● What to work on
Print the lines of the records word for word, starting at the line that contains "cho sự quan" and ending at the line that contains "lagen Online voor arts inzichtelijk", including both of those lines.

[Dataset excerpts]

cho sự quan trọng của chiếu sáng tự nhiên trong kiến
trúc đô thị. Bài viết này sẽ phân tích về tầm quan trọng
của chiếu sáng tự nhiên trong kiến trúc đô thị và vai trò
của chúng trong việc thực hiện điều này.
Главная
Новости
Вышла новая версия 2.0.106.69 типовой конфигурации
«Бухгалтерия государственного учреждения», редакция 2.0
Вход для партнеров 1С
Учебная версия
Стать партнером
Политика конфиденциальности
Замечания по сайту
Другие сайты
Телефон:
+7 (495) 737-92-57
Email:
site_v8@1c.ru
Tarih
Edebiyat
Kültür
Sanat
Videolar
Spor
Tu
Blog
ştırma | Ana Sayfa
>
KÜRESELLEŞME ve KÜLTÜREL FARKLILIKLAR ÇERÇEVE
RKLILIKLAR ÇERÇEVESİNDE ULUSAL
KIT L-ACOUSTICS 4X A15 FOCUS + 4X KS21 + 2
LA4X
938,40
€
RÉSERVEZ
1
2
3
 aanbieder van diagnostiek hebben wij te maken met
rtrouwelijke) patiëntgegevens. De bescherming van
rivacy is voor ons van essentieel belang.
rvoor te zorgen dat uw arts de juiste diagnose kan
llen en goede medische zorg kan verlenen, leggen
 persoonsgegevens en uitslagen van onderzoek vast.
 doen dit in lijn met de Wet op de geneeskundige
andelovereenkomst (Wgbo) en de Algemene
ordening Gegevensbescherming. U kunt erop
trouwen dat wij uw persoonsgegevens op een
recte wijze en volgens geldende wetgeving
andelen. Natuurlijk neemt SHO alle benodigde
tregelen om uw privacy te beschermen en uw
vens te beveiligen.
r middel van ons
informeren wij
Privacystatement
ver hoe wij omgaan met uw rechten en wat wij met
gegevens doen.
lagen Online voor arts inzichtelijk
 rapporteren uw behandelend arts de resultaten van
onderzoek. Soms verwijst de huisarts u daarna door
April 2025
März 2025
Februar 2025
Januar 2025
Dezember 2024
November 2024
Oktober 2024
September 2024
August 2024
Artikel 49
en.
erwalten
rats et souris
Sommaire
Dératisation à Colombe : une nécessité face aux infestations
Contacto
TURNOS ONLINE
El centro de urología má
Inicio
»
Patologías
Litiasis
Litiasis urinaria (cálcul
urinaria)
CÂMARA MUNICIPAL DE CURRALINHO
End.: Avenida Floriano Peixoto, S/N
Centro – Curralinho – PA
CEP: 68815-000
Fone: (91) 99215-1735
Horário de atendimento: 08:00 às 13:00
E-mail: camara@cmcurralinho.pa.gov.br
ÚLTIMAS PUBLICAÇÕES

* * *

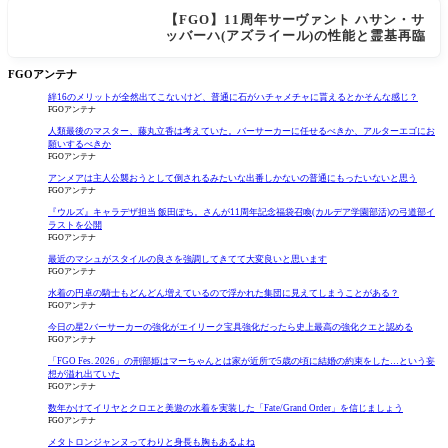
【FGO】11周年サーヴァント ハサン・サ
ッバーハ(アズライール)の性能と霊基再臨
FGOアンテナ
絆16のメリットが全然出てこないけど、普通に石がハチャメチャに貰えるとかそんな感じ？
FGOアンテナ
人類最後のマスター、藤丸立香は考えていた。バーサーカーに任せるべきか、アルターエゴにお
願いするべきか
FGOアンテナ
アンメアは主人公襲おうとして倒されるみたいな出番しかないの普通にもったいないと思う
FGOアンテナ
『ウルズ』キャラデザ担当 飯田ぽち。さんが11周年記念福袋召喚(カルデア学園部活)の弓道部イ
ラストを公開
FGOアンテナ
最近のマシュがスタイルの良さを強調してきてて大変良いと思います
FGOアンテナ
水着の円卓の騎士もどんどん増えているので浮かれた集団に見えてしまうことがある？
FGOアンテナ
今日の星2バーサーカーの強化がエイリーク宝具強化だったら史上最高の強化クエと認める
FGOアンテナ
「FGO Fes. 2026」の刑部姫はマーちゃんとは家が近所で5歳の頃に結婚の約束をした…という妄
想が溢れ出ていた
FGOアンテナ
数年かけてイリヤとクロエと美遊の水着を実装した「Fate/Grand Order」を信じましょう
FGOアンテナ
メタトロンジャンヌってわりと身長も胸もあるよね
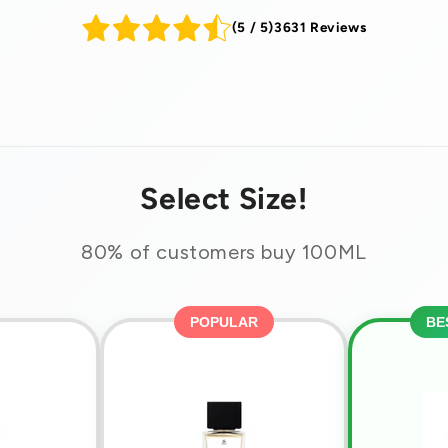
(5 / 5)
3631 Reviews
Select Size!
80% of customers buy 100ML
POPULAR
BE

--

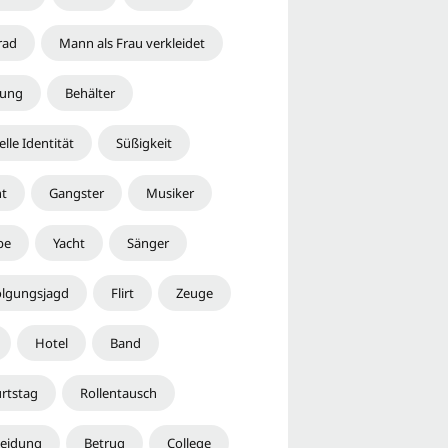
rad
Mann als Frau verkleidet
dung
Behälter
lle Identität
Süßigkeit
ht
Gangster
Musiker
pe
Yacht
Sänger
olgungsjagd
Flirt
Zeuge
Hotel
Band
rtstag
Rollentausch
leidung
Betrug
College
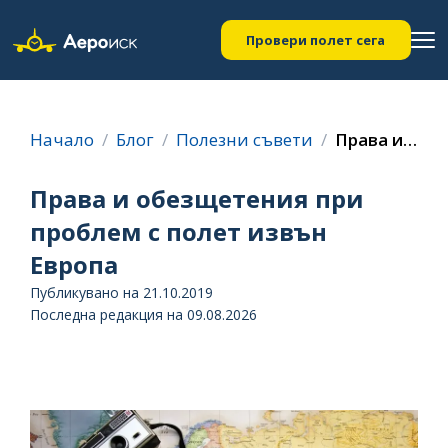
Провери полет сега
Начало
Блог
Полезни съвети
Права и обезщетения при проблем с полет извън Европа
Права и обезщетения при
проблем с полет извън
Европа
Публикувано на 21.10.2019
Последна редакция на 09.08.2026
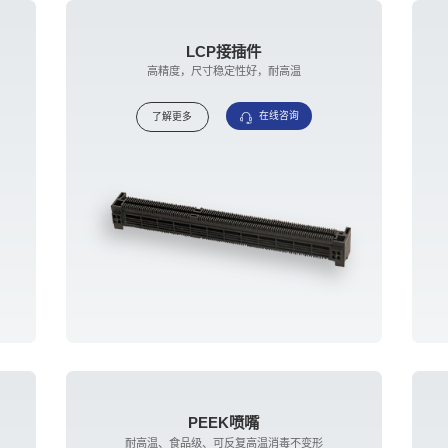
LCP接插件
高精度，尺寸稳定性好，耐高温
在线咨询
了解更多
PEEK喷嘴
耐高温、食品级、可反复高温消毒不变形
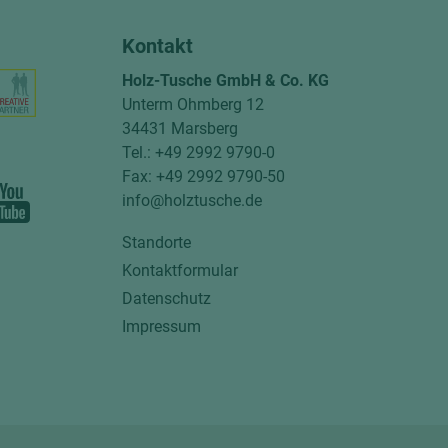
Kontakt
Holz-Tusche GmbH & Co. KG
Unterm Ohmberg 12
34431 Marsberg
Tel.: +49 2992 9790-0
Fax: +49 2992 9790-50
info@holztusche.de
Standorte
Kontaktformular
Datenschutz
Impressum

● Answer section
cho sự quan trọng của chiếu sáng tự nhiên trong kiến
trúc đô thị. Bài viết này sẽ phân tích về tầm quan trọng
của chiếu sáng tự nhiên trong kiến trúc đô thị và vai trò
của chúng trong việc thực hiện điều này.
Главная
Новости
Вышла новая версия 2.0.106.69 типовой конфигурации
«Бухгалтерия государственного учреждения», редакция 2.0
Вход для партнеров 1С
Учебная версия
Стать партнером
Политика конфиденциальности
Замечания по сайту
Другие сайты
Телефон:
+7 (495) 737-92-57
Email:
site_v8@1c.ru
Tarih
Edebiyat
Kültür
Sanat
Videolar
Spor
Tu
Blog
ştırma | Ana Sayfa
>
KÜRESELLEŞME ve KÜLTÜREL FARKLILIKLAR ÇERÇEVE
RKLILIKLAR ÇERÇEVESİNDE ULUSAL
KIT L-ACOUSTICS 4X A15 FOCUS + 4X KS21 + 2
LA4X
938,40
€
RÉSERVEZ
1
2
3
 aanbieder van diagnostiek hebben wij te maken met
rtrouwelijke) patiëntgegevens. De bescherming van
rivacy is voor ons van essentieel belang.
rvoor te zorgen dat uw arts de juiste diagnose kan
llen en goede medische zorg kan verlenen, leggen
 persoonsgegevens en uitslagen van onderzoek vast.
 doen dit in lijn met de Wet op de geneeskundige
andelovereenkomst (Wgbo) en de Algemene
ordening Gegevensbescherming. U kunt erop
trouwen dat wij uw persoonsgegevens op een
recte wijze en volgens geldende wetgeving
andelen. Natuurlijk neemt SHO alle benodigde
tregelen om uw privacy te beschermen en uw
vens te beveiligen.
r middel van ons
informeren wij
Privacystatement
ver hoe wij omgaan met uw rechten en wat wij met
gegevens doen.
lagen Online voor arts inzichtelijk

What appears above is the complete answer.